TASK — Copy every line of the records below without altering any character.

DATA TO PROCESS —
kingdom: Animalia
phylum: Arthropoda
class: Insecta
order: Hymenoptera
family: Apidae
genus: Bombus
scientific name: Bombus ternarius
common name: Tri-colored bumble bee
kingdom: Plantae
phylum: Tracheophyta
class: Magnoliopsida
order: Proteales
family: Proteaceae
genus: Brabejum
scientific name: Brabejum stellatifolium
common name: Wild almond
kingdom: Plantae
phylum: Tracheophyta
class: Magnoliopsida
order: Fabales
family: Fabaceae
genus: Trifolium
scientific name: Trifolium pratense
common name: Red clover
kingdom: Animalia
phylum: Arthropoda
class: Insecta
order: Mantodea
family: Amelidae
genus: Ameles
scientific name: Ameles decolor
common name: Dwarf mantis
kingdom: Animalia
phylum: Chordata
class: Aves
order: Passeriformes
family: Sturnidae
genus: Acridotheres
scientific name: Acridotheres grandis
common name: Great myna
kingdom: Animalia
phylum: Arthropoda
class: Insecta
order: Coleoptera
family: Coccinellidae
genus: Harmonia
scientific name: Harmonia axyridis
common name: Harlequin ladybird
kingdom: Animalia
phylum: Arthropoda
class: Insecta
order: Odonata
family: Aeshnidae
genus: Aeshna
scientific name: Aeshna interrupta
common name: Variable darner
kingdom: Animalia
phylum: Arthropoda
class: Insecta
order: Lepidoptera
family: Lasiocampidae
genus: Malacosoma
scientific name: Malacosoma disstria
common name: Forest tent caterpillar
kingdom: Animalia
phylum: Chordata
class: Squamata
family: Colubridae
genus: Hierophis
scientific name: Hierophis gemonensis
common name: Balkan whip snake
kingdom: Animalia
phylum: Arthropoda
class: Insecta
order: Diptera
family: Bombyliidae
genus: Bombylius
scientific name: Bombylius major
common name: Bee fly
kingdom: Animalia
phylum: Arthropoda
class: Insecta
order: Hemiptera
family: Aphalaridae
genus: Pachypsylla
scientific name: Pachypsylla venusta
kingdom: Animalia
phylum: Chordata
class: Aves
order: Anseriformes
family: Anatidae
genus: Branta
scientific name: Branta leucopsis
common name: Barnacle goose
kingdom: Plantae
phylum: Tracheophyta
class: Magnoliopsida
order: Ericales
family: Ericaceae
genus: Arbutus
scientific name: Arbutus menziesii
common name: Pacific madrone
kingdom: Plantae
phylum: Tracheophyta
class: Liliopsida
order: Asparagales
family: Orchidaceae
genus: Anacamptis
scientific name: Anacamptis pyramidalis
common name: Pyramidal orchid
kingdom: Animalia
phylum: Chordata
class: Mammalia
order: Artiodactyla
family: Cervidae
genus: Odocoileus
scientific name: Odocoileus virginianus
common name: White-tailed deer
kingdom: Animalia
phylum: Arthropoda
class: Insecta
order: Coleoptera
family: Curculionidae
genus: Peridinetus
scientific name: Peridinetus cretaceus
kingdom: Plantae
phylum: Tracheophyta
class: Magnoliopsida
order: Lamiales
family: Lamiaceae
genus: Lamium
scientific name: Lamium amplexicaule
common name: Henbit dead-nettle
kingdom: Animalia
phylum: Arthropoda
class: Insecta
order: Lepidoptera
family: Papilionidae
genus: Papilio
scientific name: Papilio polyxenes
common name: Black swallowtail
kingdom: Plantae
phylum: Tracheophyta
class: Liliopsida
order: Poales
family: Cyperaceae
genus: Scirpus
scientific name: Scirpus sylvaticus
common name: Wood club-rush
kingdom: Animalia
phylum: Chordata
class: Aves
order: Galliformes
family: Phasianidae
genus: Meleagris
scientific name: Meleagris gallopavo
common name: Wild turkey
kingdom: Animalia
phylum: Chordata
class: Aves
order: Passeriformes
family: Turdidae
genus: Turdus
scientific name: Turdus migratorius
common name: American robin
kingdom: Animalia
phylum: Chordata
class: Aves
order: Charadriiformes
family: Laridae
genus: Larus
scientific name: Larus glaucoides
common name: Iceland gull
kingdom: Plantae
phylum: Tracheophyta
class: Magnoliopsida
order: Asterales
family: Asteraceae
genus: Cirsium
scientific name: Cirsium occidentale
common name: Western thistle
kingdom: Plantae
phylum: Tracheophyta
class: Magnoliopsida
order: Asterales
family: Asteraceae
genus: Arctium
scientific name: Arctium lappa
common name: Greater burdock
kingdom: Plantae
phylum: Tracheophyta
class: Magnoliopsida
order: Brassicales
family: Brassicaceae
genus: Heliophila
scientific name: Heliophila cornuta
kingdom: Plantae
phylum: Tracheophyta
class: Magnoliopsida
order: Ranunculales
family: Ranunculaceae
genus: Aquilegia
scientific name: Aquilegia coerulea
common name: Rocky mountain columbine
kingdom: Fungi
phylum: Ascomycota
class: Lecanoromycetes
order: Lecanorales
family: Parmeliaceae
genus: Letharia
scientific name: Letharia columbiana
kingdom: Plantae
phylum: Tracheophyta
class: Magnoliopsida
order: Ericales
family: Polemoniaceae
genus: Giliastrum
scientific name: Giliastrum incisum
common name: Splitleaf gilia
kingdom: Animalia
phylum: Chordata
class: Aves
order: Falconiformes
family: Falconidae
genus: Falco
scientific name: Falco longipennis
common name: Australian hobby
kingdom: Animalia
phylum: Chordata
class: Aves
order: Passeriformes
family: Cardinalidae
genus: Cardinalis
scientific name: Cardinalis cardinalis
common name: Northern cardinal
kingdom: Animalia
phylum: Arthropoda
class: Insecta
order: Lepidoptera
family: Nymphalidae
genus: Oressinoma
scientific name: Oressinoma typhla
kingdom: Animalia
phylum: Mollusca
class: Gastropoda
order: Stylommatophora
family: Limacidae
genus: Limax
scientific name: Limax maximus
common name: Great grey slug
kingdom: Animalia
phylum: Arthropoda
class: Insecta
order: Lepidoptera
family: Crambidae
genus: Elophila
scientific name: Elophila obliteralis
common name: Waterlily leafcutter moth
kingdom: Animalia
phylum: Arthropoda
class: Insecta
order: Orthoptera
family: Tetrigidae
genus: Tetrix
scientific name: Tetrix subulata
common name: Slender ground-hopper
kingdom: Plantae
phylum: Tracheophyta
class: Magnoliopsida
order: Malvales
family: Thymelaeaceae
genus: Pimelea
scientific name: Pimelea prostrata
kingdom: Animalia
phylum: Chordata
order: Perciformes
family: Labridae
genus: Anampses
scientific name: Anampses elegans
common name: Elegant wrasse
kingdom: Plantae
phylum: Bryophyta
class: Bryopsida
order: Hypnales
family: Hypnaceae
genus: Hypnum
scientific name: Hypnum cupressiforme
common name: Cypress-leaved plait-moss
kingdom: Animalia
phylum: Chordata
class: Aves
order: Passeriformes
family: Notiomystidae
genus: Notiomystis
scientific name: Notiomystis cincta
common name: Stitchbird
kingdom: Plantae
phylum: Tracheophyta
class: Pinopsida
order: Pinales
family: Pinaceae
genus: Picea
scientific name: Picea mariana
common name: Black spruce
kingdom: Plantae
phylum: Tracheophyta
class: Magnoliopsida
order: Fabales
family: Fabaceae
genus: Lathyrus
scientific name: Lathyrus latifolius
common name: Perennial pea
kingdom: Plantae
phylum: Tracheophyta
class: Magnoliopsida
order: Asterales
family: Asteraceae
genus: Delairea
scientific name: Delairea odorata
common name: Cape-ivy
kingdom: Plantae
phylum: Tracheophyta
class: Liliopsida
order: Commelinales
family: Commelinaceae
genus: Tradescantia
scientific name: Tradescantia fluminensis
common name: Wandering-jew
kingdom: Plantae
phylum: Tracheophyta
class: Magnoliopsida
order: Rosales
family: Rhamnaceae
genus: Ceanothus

COMPLETED TASK —
kingdom: Animalia
phylum: Arthropoda
class: Insecta
order: Hymenoptera
family: Apidae
genus: Bombus
scientific name: Bombus ternarius
common name: Tri-colored bumble bee
kingdom: Plantae
phylum: Tracheophyta
class: Magnoliopsida
order: Proteales
family: Proteaceae
genus: Brabejum
scientific name: Brabejum stellatifolium
common name: Wild almond
kingdom: Plantae
phylum: Tracheophyta
class: Magnoliopsida
order: Fabales
family: Fabaceae
genus: Trifolium
scientific name: Trifolium pratense
common name: Red clover
kingdom: Animalia
phylum: Arthropoda
class: Insecta
order: Mantodea
family: Amelidae
genus: Ameles
scientific name: Ameles decolor
common name: Dwarf mantis
kingdom: Animalia
phylum: Chordata
class: Aves
order: Passeriformes
family: Sturnidae
genus: Acridotheres
scientific name: Acridotheres grandis
common name: Great myna
kingdom: Animalia
phylum: Arthropoda
class: Insecta
order: Coleoptera
family: Coccinellidae
genus: Harmonia
scientific name: Harmonia axyridis
common name: Harlequin ladybird
kingdom: Animalia
phylum: Arthropoda
class: Insecta
order: Odonata
family: Aeshnidae
genus: Aeshna
scientific name: Aeshna interrupta
common name: Variable darner
kingdom: Animalia
phylum: Arthropoda
class: Insecta
order: Lepidoptera
family: Lasiocampidae
genus: Malacosoma
scientific name: Malacosoma disstria
common name: Forest tent caterpillar
kingdom: Animalia
phylum: Chordata
class: Squamata
family: Colubridae
genus: Hierophis
scientific name: Hierophis gemonensis
common name: Balkan whip snake
kingdom: Animalia
phylum: Arthropoda
class: Insecta
order: Diptera
family: Bombyliidae
genus: Bombylius
scientific name: Bombylius major
common name: Bee fly
kingdom: Animalia
phylum: Arthropoda
class: Insecta
order: Hemiptera
family: Aphalaridae
genus: Pachypsylla
scientific name: Pachypsylla venusta
kingdom: Animalia
phylum: Chordata
class: Aves
order: Anseriformes
family: Anatidae
genus: Branta
scientific name: Branta leucopsis
common name: Barnacle goose
kingdom: Plantae
phylum: Tracheophyta
class: Magnoliopsida
order: Ericales
family: Ericaceae
genus: Arbutus
scientific name: Arbutus menziesii
common name: Pacific madrone
kingdom: Plantae
phylum: Tracheophyta
class: Liliopsida
order: Asparagales
family: Orchidaceae
genus: Anacamptis
scientific name: Anacamptis pyramidalis
common name: Pyramidal orchid
kingdom: Animalia
phylum: Chordata
class: Mammalia
order: Artiodactyla
family: Cervidae
genus: Odocoileus
scientific name: Odocoileus virginianus
common name: White-tailed deer
kingdom: Animalia
phylum: Arthropoda
class: Insecta
order: Coleoptera
family: Curculionidae
genus: Peridinetus
scientific name: Peridinetus cretaceus
kingdom: Plantae
phylum: Tracheophyta
class: Magnoliopsida
order: Lamiales
family: Lamiaceae
genus: Lamium
scientific name: Lamium amplexicaule
common name: Henbit dead-nettle
kingdom: Animalia
phylum: Arthropoda
class: Insecta
order: Lepidoptera
family: Papilionidae
genus: Papilio
scientific name: Papilio polyxenes
common name: Black swallowtail
kingdom: Plantae
phylum: Tracheophyta
class: Liliopsida
order: Poales
family: Cyperaceae
genus: Scirpus
scientific name: Scirpus sylvaticus
common name: Wood club-rush
kingdom: Animalia
phylum: Chordata
class: Aves
order: Galliformes
family: Phasianidae
genus: Meleagris
scientific name: Meleagris gallopavo
common name: Wild turkey
kingdom: Animalia
phylum: Chordata
class: Aves
order: Passeriformes
family: Turdidae
genus: Turdus
scientific name: Turdus migratorius
common name: American robin
kingdom: Animalia
phylum: Chordata
class: Aves
order: Charadriiformes
family: Laridae
genus: Larus
scientific name: Larus glaucoides
common name: Iceland gull
kingdom: Plantae
phylum: Tracheophyta
class: Magnoliopsida
order: Asterales
family: Asteraceae
genus: Cirsium
scientific name: Cirsium occidentale
common name: Western thistle
kingdom: Plantae
phylum: Tracheophyta
class: Magnoliopsida
order: Asterales
family: Asteraceae
genus: Arctium
scientific name: Arctium lappa
common name: Greater burdock
kingdom: Plantae
phylum: Tracheophyta
class: Magnoliopsida
order: Brassicales
family: Brassicaceae
genus: Heliophila
scientific name: Heliophila cornuta
kingdom: Plantae
phylum: Tracheophyta
class: Magnoliopsida
order: Ranunculales
family: Ranunculaceae
genus: Aquilegia
scientific name: Aquilegia coerulea
common name: Rocky mountain columbine
kingdom: Fungi
phylum: Ascomycota
class: Lecanoromycetes
order: Lecanorales
family: Parmeliaceae
genus: Letharia
scientific name: Letharia columbiana
kingdom: Plantae
phylum: Tracheophyta
class: Magnoliopsida
order: Ericales
family: Polemoniaceae
genus: Giliastrum
scientific name: Giliastrum incisum
common name: Splitleaf gilia
kingdom: Animalia
phylum: Chordata
class: Aves
order: Falconiformes
family: Falconidae
genus: Falco
scientific name: Falco longipennis
common name: Australian hobby
kingdom: Animalia
phylum: Chordata
class: Aves
order: Passeriformes
family: Cardinalidae
genus: Cardinalis
scientific name: Cardinalis cardinalis
common name: Northern cardinal
kingdom: Animalia
phylum: Arthropoda
class: Insecta
order: Lepidoptera
family: Nymphalidae
genus: Oressinoma
scientific name: Oressinoma typhla
kingdom: Animalia
phylum: Mollusca
class: Gastropoda
order: Stylommatophora
family: Limacidae
genus: Limax
scientific name: Limax maximus
common name: Great grey slug
kingdom: Animalia
phylum: Arthropoda
class: Insecta
order: Lepidoptera
family: Crambidae
genus: Elophila
scientific name: Elophila obliteralis
common name: Waterlily leafcutter moth
kingdom: Animalia
phylum: Arthropoda
class: Insecta
order: Orthoptera
family: Tetrigidae
genus: Tetrix
scientific name: Tetrix subulata
common name: Slender ground-hopper
kingdom: Plantae
phylum: Tracheophyta
class: Magnoliopsida
order: Malvales
family: Thymelaeaceae
genus: Pimelea
scientific name: Pimelea prostrata
kingdom: Animalia
phylum: Chordata
order: Perciformes
family: Labridae
genus: Anampses
scientific name: Anampses elegans
common name: Elegant wrasse
kingdom: Plantae
phylum: Bryophyta
class: Bryopsida
order: Hypnales
family: Hypnaceae
genus: Hypnum
scientific name: Hypnum cupressiforme
common name: Cypress-leaved plait-moss
kingdom: Animalia
phylum: Chordata
class: Aves
order: Passeriformes
family: Notiomystidae
genus: Notiomystis
scientific name: Notiomystis cincta
common name: Stitchbird
kingdom: Plantae
phylum: Tracheophyta
class: Pinopsida
order: Pinales
family: Pinaceae
genus: Picea
scientific name: Picea mariana
common name: Black spruce
kingdom: Plantae
phylum: Tracheophyta
class: Magnoliopsida
order: Fabales
family: Fabaceae
genus: Lathyrus
scientific name: Lathyrus latifolius
common name: Perennial pea
kingdom: Plantae
phylum: Tracheophyta
class: Magnoliopsida
order: Asterales
family: Asteraceae
genus: Delairea
scientific name: Delairea odorata
common name: Cape-ivy
kingdom: Plantae
phylum: Tracheophyta
class: Liliopsida
order: Commelinales
family: Commelinaceae
genus: Tradescantia
scientific name: Tradescantia fluminensis
common name: Wandering-jew
kingdom: Plantae
phylum: Tracheophyta
class: Magnoliopsida
order: Rosales
family: Rhamnaceae
genus: Ceanothus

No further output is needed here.